Design/methodology/approach
The data pool was established by developing a list of women's names extracted from common textbooks and state social studies curricula. Early-grade (K-4th) and middle-grade (5th-8th) in-print books were selected for juxtaposition because these students have the least prior knowledge and are perhaps most dependent on the text. Two researchers independently engaged in qualitative content analysis research methods, which included open and axial coding.
Findings
Early- and middle-grade biographies aptly established the historical significance of, but largely failed to contextualize, each figure's experiences, accomplishments and contemporaneous tensions.

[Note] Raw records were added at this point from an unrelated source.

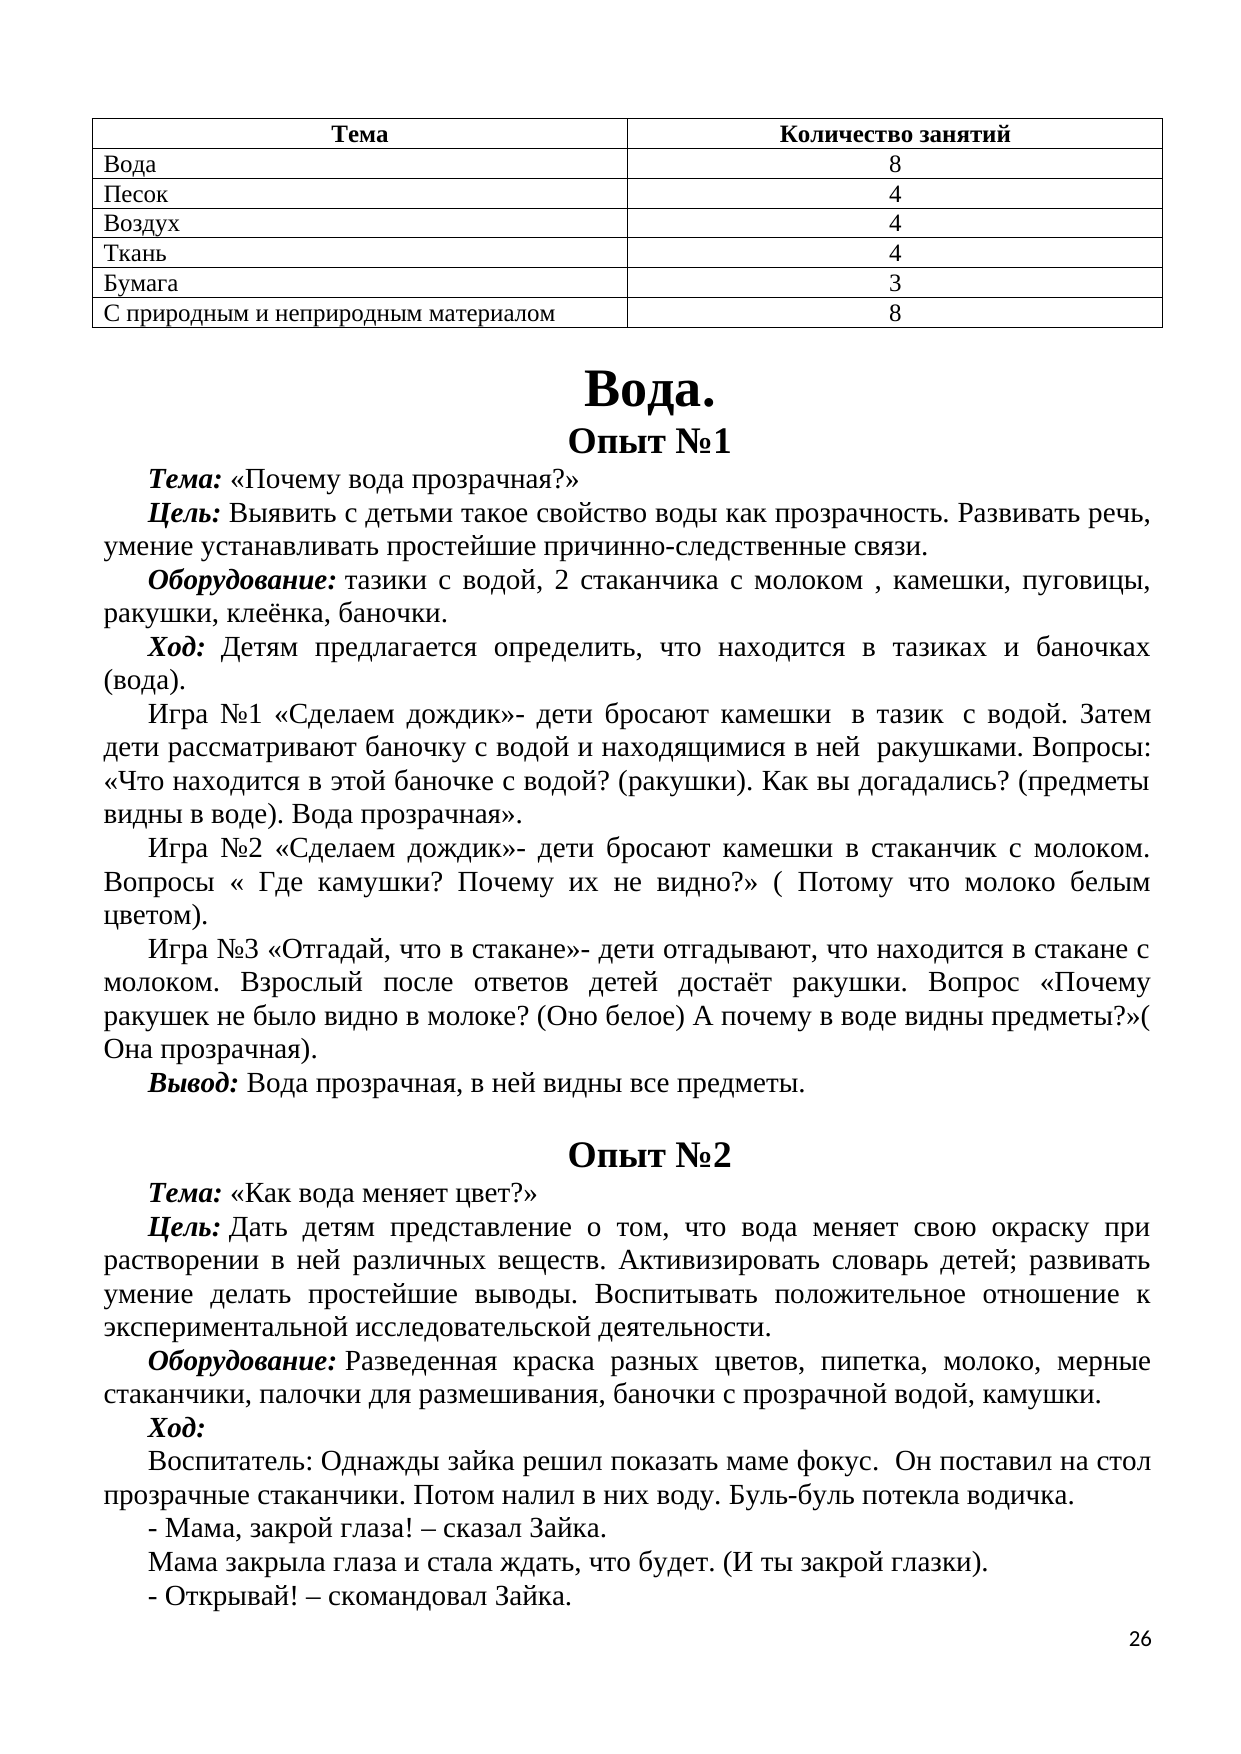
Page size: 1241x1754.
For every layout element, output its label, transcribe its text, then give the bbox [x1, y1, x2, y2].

text Игра №1 «Сделаем дождик»- дети бросают камешки в тазик с водой. Затем дети рассматривают баночку с водой и находящимися в ней ракушками. Вопросы: «Что находится в этой баночке с водой? (ракушки). Как вы догадались? (предметы видны в воде). Вода прозрачная». [103, 696, 1152, 830]
text Цель: Выявить с детьми такое свойство воды как прозрачность. Развивать речь, умение устанавливать простейшие причинно-следственные связи. [103, 495, 1152, 562]
table_cell 8 [628, 298, 1162, 327]
table_cell 4 [628, 238, 1162, 267]
text Игра №3 «Отгадай, что в стакане»- дети отгадывают, что находится в стакане с молоком. Взрослый после ответов детей достаёт ракушки. Вопрос «Почему ракушек не было видно в молоке? (Оно белое) А почему в воде видны предметы?»( Она прозрачная). [103, 931, 1152, 1065]
table_cell Бумага [93, 268, 627, 297]
text Ход: Детям предлагается определить, что находится в тазиках и баночках (вода). [103, 629, 1152, 696]
text - Открывай! – скомандовал Зайка. [103, 1578, 1152, 1611]
table_cell С природным и неприродным материалом [93, 298, 627, 327]
text Оборудование: тазики с водой, 2 стаканчика с молоком , камешки, пуговицы, ракушки, клеёнка, баночки. [103, 562, 1152, 629]
table_cell Ткань [93, 238, 627, 267]
text Вода. [103, 356, 1152, 418]
table_header Количество занятий [628, 119, 1162, 148]
text Опыт №2 [103, 1132, 1152, 1175]
table_cell 3 [628, 268, 1162, 297]
text Цель: Дать детям представление о том, что вода меняет свою окраску при растворении в ней различных веществ. Активизировать словарь детей; развивать умение делать простейшие выводы. Воспитывать положительное отношение к экспериментальной исследовательской деятельности. [103, 1209, 1152, 1343]
text Мама закрыла глаза и стала ждать, что будет. (И ты закрой глазки). [103, 1544, 1152, 1578]
table_cell Песок [93, 179, 627, 207]
table_cell 4 [628, 179, 1162, 207]
table_cell Вода [93, 149, 627, 178]
text Воспитатель: Однажды зайка решил показать маме фокус. Он поставил на стол прозрачные стаканчики. Потом налил в них воду. Буль-буль потекла водичка. [103, 1443, 1152, 1511]
text Оборудование: Разведенная краска разных цветов, пипетка, молоко, мерные стаканчики, палочки для размешивания, баночки с прозрачной водой, камушки. [103, 1343, 1152, 1410]
table_header Тема [93, 119, 627, 148]
text - Мама, закрой глаза! – сказал Зайка. [103, 1511, 1152, 1544]
table_cell 4 [628, 209, 1162, 237]
text Вывод: Вода прозрачная, в ней видны все предметы. [103, 1065, 1152, 1098]
text Тема: «Почему вода прозрачная?» [103, 461, 1152, 495]
text Тема: «Как вода меняет цвет?» [103, 1175, 1152, 1209]
text Ход: [103, 1410, 1152, 1443]
table_cell Воздух [93, 209, 627, 237]
text Игра №2 «Сделаем дождик»- дети бросают камешки в стаканчик с молоком. Вопросы « Где камушки? Почему их не видно?» ( Потому что молоко белым цветом). [103, 830, 1152, 931]
text Опыт №1 [103, 418, 1152, 461]
table_cell 8 [628, 149, 1162, 178]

The women were presented as consequential, though their advocacies were not situated within the larger context.
Research limitations/implications
Limitations included a dearth of women featured in both state standards and biographies, limited audience (early and middle grades) and exclusion of out-of-print books. Comparable inquiries into narrative nonfiction, expository texts and historical fiction, which have different emphases than biographies, are areas for future research.
Practical implications
Discussion focused on the significance of findings for teachers and researchers. Early- and middle-grade teachers are guided to contextualize the selected historical figures using primary and secondary source supplements.
Originality/value
No previous scholarship exists on this particular topic. Comparable inquiries examine trade books' depiction of historical significance, not contextualization of continuity and change.